DATA TO PROCESS:
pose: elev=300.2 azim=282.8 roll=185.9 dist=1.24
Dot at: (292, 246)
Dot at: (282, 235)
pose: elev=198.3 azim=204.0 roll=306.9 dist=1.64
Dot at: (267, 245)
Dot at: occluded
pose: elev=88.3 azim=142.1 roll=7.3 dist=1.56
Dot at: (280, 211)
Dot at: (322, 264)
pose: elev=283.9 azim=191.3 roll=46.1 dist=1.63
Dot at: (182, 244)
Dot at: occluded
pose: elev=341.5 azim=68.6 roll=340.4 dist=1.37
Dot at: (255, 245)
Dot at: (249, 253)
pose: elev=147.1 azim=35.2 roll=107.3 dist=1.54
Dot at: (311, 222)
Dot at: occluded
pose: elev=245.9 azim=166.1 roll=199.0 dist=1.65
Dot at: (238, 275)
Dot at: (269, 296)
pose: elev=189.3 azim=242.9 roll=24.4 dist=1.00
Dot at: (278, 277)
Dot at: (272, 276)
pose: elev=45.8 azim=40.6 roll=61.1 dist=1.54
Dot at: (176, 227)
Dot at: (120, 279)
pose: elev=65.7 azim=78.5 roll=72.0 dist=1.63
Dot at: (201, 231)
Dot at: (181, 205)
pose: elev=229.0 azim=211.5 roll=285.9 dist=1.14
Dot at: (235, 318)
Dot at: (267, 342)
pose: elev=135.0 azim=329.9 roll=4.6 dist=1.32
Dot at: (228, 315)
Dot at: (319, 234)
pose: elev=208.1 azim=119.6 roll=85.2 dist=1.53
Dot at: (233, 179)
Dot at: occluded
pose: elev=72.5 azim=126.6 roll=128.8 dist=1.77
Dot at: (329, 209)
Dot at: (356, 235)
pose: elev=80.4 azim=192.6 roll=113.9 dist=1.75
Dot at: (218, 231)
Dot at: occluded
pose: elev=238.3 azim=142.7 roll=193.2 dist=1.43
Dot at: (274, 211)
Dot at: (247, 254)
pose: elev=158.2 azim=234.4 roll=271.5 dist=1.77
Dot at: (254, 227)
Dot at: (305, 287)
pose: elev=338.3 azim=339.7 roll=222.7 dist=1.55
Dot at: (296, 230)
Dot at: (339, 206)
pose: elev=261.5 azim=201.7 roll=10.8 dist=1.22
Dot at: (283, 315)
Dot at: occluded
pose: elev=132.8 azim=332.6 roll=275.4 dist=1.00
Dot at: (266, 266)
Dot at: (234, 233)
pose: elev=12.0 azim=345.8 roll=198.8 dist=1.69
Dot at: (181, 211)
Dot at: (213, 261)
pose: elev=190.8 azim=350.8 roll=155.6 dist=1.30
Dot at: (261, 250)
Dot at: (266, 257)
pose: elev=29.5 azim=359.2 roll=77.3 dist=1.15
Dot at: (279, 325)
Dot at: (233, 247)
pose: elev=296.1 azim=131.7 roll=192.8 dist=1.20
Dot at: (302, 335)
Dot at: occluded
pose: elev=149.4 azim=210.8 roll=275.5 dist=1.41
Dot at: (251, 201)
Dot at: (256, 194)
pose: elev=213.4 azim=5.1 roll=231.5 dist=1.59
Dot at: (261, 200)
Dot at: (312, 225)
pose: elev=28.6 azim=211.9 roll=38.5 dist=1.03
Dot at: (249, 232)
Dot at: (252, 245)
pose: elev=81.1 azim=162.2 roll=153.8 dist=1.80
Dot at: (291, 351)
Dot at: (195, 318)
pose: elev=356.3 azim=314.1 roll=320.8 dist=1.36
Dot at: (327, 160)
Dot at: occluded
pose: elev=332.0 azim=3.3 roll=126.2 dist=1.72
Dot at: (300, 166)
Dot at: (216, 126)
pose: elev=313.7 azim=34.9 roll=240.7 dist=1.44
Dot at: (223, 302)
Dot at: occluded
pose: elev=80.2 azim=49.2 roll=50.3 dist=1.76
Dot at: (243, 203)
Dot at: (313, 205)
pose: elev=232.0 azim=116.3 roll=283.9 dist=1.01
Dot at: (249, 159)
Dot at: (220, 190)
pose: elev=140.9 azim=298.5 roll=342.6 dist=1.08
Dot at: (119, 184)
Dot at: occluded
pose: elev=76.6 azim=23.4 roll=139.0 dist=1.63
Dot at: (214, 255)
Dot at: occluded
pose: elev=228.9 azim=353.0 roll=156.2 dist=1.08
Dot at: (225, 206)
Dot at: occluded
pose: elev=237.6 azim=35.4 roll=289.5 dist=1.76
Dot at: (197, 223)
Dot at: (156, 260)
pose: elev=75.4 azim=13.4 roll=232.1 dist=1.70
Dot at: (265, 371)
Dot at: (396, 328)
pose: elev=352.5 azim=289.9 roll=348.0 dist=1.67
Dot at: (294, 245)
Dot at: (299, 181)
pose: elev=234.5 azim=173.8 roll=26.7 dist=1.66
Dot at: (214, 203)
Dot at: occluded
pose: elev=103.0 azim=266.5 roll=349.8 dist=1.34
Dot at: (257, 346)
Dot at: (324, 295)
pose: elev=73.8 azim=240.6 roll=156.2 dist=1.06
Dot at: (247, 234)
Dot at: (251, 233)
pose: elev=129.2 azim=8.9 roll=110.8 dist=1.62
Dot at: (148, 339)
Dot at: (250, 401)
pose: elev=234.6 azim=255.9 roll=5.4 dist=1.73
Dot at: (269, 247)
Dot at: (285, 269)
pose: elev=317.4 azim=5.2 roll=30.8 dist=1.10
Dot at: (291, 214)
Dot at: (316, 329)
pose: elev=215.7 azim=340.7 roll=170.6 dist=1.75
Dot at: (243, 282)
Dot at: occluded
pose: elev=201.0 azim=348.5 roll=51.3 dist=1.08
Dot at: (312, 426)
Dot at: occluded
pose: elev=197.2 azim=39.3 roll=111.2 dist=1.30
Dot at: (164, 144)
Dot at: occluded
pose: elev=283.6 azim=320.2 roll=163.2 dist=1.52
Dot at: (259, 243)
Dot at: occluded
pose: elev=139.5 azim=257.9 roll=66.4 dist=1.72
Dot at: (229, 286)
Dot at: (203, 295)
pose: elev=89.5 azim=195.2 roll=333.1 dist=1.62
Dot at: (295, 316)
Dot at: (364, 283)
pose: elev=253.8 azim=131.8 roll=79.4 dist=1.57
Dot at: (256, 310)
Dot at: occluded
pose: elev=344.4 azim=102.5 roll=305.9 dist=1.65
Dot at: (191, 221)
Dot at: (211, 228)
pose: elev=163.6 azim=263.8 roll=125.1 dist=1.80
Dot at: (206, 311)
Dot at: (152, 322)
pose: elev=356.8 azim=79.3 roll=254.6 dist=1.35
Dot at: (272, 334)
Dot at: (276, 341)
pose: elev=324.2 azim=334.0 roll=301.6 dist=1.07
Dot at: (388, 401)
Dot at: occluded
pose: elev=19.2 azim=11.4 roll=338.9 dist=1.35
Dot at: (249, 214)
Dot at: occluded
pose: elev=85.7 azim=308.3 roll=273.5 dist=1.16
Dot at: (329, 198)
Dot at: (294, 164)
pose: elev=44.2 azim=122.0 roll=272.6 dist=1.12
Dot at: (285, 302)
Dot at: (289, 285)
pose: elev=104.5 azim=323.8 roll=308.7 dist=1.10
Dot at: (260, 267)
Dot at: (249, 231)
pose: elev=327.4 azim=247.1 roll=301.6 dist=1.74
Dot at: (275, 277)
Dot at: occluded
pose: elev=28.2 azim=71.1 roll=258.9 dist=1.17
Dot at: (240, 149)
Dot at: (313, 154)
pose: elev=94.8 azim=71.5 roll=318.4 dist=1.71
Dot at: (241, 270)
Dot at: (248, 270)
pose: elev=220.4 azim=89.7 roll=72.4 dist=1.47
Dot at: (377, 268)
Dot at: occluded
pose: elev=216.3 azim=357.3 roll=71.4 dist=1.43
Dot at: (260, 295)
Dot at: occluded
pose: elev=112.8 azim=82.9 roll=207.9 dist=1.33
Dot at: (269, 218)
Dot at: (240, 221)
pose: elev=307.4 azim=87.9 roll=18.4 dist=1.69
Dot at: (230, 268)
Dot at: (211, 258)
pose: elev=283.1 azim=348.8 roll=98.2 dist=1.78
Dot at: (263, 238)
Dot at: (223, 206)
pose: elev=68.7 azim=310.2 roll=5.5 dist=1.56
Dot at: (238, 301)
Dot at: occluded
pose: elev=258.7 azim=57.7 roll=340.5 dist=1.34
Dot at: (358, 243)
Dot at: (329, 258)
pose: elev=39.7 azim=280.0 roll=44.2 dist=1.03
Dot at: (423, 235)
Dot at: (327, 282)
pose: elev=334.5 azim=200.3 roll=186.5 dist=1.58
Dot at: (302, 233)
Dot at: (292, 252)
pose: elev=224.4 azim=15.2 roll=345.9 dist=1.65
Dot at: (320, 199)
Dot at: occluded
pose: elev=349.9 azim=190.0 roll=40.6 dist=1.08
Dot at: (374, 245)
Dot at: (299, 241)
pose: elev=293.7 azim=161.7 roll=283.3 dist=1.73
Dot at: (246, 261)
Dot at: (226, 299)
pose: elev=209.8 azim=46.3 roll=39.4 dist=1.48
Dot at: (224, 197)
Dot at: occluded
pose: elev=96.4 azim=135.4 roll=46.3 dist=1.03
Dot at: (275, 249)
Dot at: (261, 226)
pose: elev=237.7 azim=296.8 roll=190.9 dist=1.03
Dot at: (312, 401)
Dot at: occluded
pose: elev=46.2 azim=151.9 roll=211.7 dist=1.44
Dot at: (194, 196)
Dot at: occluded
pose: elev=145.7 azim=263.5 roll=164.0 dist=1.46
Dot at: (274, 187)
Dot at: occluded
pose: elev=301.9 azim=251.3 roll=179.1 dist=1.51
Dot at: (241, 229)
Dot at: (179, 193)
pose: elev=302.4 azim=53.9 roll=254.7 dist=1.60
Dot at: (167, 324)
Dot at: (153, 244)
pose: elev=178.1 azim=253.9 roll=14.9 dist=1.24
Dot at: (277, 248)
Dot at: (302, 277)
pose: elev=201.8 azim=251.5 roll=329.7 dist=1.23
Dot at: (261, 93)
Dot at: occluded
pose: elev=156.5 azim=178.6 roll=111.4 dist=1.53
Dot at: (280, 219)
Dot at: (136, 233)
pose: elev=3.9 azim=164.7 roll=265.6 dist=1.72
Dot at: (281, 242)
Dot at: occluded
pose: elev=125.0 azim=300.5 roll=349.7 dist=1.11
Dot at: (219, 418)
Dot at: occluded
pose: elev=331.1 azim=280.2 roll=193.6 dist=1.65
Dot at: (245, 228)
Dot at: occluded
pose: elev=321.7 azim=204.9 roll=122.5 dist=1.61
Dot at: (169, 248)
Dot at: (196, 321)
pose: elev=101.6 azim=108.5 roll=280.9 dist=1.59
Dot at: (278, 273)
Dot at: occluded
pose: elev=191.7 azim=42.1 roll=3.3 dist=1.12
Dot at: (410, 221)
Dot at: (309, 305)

WORK INSTRUCTIONS: Render as a JSON list of strings the lines of the items from the line containing "pose: elev=3.9 azim=164.7" through the line containing "Dot at: (196, 321)", inclusive, one string per line and with any blank lines omitted.

RESULT OF THIS TASK:
[
  "pose: elev=3.9 azim=164.7 roll=265.6 dist=1.72",
  "Dot at: (281, 242)",
  "Dot at: occluded",
  "pose: elev=125.0 azim=300.5 roll=349.7 dist=1.11",
  "Dot at: (219, 418)",
  "Dot at: occluded",
  "pose: elev=331.1 azim=280.2 roll=193.6 dist=1.65",
  "Dot at: (245, 228)",
  "Dot at: occluded",
  "pose: elev=321.7 azim=204.9 roll=122.5 dist=1.61",
  "Dot at: (169, 248)",
  "Dot at: (196, 321)"
]